Stem cell research – a Pandora’s box of issues

When does life begin? Have President Bush’s 2001 restrictions on federally-funded stem cell research actually had inadvertent positive impacts on the field? How much say should the government have in what is done with excess embryos created in fertility clinics?

These and several other tough questions were at the center of a public forum held last night at Radcliffe College, hosted by the Harvard Stem Cell Institute. Three authors of recent books about the stem cell controversy (Michael Bellomo – The Stem Cell Divide, Eve Herold of the Florida-based nonprofit group Genetics Policy InstituteStem Cell Wars and Christopher Thomas Scott of Stanford – Stem Cell Now) wrestled with these questions and recounted some interesting stories about the people they talked to and the insight they gained while researching their books.

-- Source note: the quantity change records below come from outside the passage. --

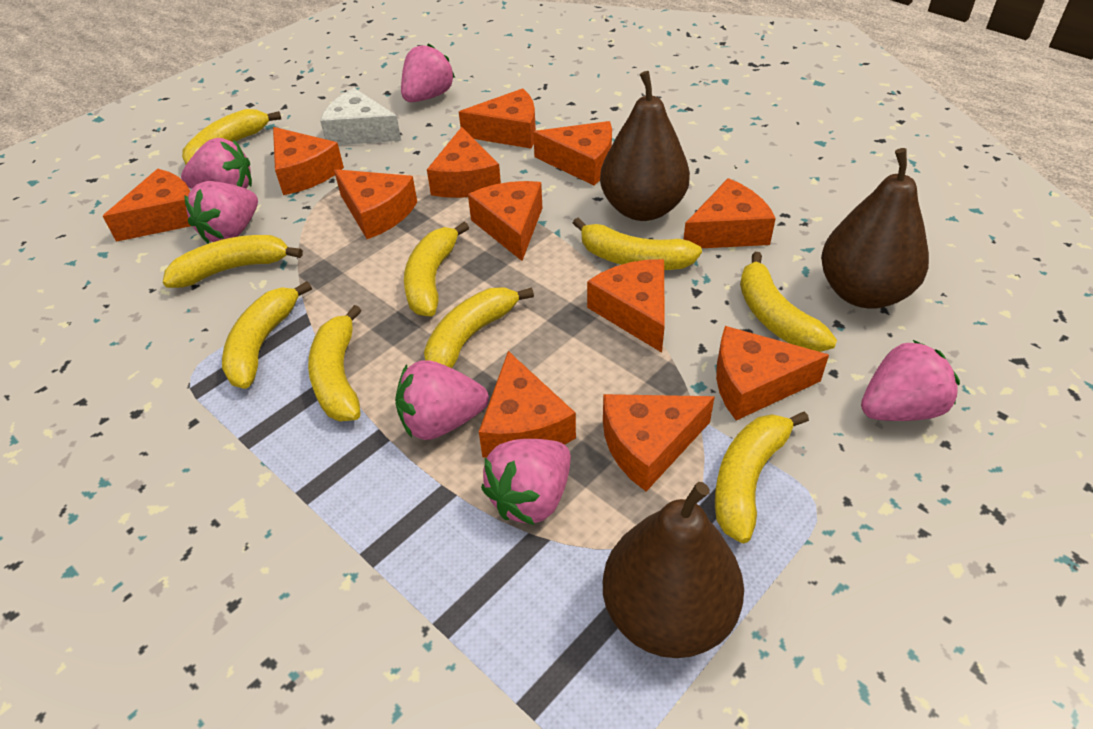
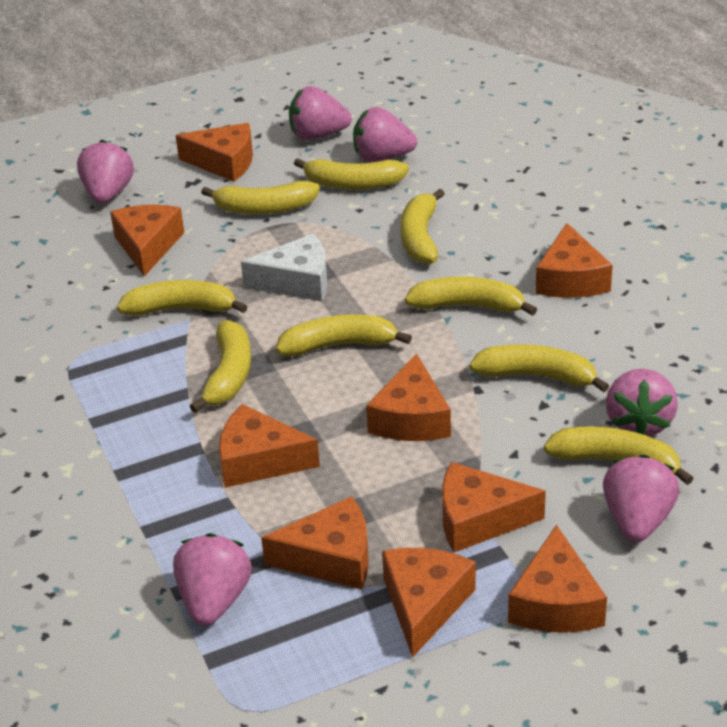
brown pear: 3 -> 0
orange cheese: 12 -> 9

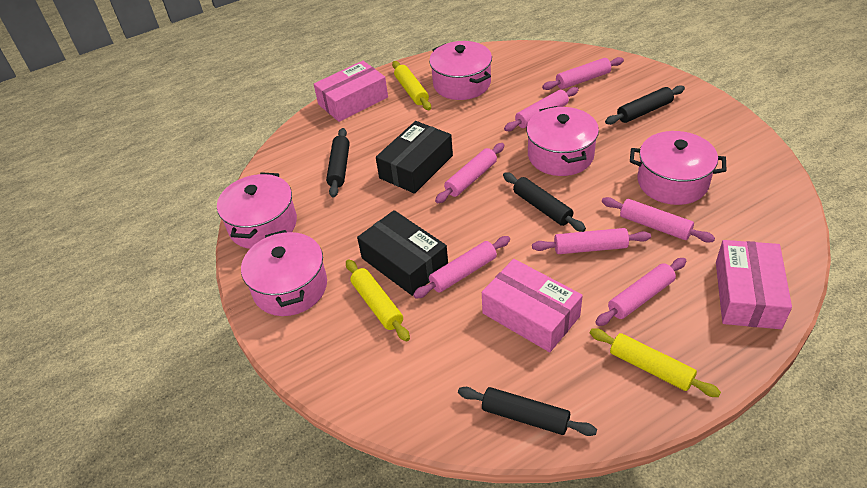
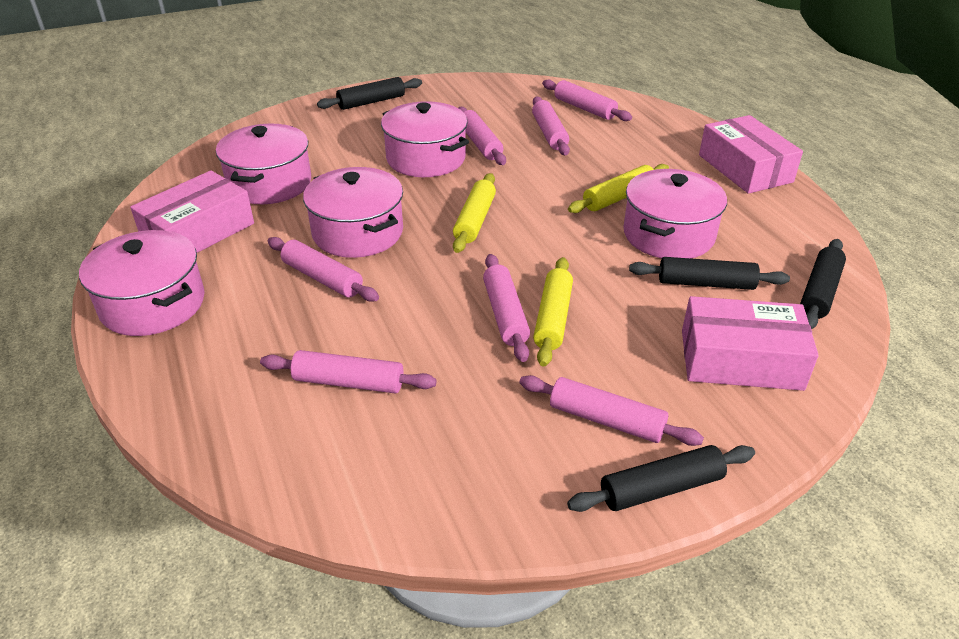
black box: 2 -> 0

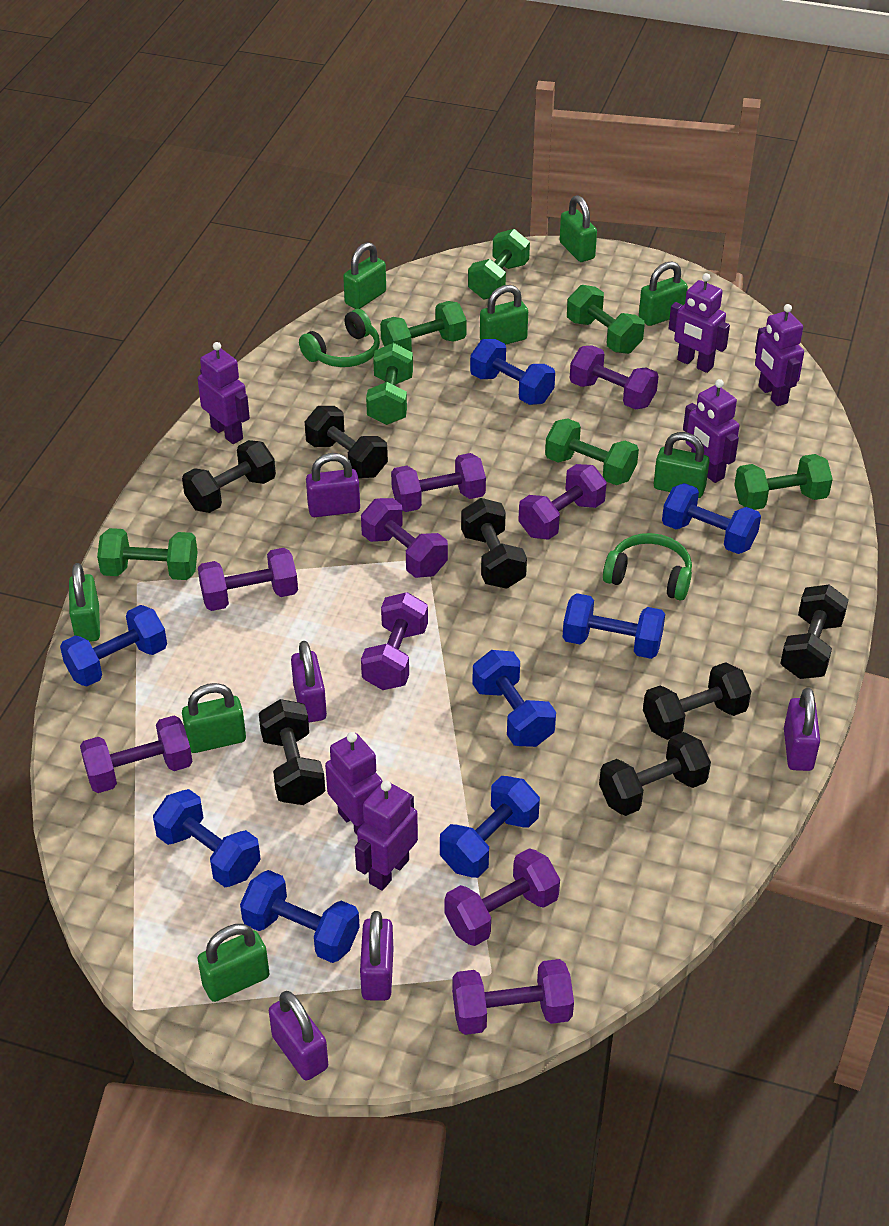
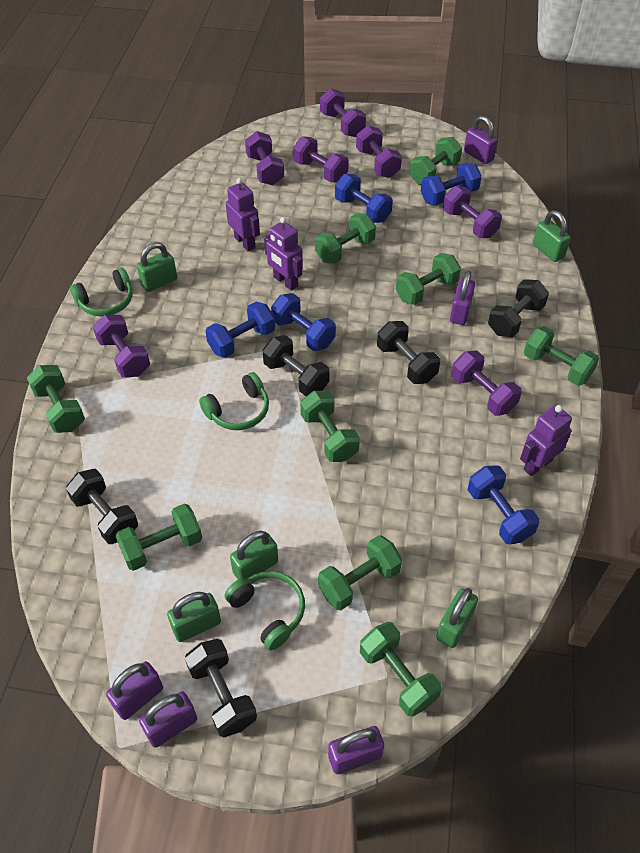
black dumbbell: 7 -> 5
blue dumbbell: 8 -> 5
green dumbbell: 7 -> 9
green headphones: 2 -> 3
green padlock: 8 -> 5
purple dumbbell: 9 -> 7
purple robot: 6 -> 3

Eve Herold made a good point about how stem cell research has opened up a Pandora’s box of issues to do with in-vitro fertilization, which has been the main source of embryos used in human embryonic stem cell research. IVF has been going on for years in private clinics but only now in the US, because of the stem cell controversy, are people talking about what to do with all the excess embryos created during IVF.

It’s a valid question and a very difficult one for couples who don’t want more kids but have embryos sitting frozen in IVF clinics. Herold said antiabortion groups are now expanding their focus to say that we should avoid creating extra embryos in the first place. She raised the alarm over the possibility of government regulating what happens to unwanted embryos (forced adoption by other couples?).

The moderator of last night’s event, Willy Lensch, a stem cell scientist at Children’s, and a blogger on NNB, responded to a question from the audience by saying that the Bush restrictions on federal funding of stem cell research have actually had some benefits for the field, by causing some states to realize that they have a role to play in funding this kind of research. In California ($3 billion) and Connecticut ($20 million), that new money has been targeted to young researchers, which everyone seemed to agree is a good thing. The question is…if the federal rules are changed and the NIH can fund this research, will the states pull back?

An elderly man in the audience of about 100 people stood up to ask the biggest question of the night: when does life begin?